==== Text provided

Seattle Children’s is among the leaders in changing that.
“We used to think that AML is AML and ALL is ALL,” says cancer specialist Dr. Katherine Tarlock. “But thanks to advances in gene sequencing technology and our improved ability to interpret the results, we can now pick up genetic clues that one child with AML or ALL has a different type of the disease than another.”
Sequencing is not always part of initial leukemia treatment. But every child who comes to the High-Risk Leukemia Program has their leukemia sequenced to identify mutations and determine their cancer’s genetic signature. Their cancer cells are also examined for certain telltale proteins that can serve as targets for new therapies.
All of this information enables the experts to detect an individual profile that helps them match patients with therapies aimed at their form of leukemia – a practice known as precision (or personalized) medicine.

========

_Task 1_: List every person, hospital, and program named in the leukemia passage.
_Task 2_: Reproduce the leukemia passage word for word, from "Sequencing is not" to "for new therapies.".
The records below come from a different source than the leukemia passage.

==== Raw data

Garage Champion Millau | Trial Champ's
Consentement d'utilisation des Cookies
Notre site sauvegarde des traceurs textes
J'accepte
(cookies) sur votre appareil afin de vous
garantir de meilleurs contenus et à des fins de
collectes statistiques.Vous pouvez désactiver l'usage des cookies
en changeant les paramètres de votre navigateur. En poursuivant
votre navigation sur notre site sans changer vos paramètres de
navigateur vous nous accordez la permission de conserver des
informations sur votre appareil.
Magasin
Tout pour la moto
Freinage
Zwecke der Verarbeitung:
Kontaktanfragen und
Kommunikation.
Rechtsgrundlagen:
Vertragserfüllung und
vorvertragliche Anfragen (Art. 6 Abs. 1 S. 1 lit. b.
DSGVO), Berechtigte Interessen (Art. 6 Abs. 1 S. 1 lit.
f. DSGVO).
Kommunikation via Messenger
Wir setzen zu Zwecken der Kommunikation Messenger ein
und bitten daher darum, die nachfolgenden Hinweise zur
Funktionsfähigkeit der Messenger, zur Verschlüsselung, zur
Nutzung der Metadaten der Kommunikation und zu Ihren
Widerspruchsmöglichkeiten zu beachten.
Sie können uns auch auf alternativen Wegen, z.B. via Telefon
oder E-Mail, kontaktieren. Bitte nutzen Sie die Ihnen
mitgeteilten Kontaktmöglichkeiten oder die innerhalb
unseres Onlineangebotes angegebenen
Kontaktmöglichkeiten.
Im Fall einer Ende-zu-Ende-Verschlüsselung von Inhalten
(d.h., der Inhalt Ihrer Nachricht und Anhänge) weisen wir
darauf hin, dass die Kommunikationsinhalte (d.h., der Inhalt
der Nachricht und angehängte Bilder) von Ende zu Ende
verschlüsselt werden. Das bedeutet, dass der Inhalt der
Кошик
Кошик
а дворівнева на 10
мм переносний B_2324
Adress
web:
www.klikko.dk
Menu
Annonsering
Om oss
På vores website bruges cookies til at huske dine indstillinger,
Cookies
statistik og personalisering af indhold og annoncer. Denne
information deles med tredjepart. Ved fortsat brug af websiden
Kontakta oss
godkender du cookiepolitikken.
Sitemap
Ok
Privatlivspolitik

========
==== Raw data

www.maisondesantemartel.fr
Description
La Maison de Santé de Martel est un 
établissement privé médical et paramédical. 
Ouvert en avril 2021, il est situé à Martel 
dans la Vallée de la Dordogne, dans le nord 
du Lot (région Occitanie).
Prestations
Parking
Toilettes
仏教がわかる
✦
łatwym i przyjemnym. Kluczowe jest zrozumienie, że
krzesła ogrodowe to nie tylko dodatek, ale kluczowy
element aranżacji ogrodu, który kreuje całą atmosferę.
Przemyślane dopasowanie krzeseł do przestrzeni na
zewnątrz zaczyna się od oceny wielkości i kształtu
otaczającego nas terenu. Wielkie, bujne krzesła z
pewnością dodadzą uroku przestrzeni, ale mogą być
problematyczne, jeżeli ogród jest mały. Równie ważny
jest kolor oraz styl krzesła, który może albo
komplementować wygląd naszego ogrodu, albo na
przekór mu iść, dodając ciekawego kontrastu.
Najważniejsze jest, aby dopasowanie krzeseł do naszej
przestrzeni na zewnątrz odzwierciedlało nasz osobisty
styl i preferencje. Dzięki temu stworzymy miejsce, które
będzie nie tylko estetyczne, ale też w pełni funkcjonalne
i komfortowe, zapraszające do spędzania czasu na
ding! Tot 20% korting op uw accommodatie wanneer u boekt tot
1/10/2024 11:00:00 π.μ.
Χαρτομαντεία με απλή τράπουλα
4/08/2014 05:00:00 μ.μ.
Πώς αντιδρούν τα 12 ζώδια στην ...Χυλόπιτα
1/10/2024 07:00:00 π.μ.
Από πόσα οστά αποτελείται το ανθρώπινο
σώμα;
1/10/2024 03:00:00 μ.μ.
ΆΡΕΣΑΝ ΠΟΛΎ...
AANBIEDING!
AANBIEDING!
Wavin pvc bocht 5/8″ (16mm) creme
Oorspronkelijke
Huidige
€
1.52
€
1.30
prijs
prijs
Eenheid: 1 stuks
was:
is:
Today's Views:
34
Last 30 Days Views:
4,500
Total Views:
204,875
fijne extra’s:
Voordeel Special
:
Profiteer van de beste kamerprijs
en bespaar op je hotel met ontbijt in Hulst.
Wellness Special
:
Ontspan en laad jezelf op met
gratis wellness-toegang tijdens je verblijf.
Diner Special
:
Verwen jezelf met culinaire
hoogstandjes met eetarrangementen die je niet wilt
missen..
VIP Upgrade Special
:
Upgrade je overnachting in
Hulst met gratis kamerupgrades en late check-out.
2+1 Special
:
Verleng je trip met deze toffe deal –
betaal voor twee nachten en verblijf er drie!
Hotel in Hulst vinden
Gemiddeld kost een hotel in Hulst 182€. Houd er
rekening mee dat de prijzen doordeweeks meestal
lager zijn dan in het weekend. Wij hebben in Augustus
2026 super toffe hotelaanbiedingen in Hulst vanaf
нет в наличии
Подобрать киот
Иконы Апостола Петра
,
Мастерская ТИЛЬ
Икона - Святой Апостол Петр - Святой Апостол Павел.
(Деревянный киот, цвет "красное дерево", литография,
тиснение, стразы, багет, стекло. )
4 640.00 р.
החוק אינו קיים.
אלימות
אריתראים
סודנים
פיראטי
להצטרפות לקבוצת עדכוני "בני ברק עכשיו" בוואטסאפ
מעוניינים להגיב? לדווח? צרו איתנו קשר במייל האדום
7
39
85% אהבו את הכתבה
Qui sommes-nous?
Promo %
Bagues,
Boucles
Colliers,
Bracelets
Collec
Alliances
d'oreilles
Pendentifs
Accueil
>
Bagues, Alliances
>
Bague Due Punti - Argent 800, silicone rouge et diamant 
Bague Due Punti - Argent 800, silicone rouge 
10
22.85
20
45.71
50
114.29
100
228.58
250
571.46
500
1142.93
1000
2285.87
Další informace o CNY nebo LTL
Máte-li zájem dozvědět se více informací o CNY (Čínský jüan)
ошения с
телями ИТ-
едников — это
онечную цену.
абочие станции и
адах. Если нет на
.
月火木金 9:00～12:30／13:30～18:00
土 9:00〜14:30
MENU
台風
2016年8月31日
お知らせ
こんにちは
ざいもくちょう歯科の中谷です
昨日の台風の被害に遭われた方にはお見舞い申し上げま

========
==== Raw data

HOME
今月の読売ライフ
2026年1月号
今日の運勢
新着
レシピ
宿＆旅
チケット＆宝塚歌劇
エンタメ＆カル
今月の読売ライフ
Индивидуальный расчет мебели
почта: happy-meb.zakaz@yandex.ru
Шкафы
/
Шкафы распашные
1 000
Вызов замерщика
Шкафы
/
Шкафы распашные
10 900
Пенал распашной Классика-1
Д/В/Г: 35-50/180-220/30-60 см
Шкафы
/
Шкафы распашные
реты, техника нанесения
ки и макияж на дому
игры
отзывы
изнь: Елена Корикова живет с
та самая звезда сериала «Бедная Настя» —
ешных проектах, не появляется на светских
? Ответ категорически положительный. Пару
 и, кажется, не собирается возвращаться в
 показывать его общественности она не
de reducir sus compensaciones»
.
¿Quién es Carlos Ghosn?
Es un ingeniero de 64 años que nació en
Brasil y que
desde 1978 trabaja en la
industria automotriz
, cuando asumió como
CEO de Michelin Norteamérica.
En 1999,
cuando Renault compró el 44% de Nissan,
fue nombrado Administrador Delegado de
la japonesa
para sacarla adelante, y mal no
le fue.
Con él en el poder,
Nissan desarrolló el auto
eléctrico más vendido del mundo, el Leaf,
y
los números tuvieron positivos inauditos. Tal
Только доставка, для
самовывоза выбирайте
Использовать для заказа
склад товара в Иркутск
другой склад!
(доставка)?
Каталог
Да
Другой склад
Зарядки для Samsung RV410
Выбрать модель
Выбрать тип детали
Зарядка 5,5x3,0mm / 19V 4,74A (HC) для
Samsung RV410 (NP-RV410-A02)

========

_Answer space 1_: Seattle Children’s, Dr. Katherine Tarlock, High-Risk Leukemia Program

_Answer space 2_:
Sequencing is not always part of initial leukemia treatment. But every child who comes to the High-Risk Leukemia Program has their leukemia sequenced to identify mutations and determine their cancer’s genetic signature. Their cancer cells are also examined for certain telltale proteins that can serve as targets for new therapies.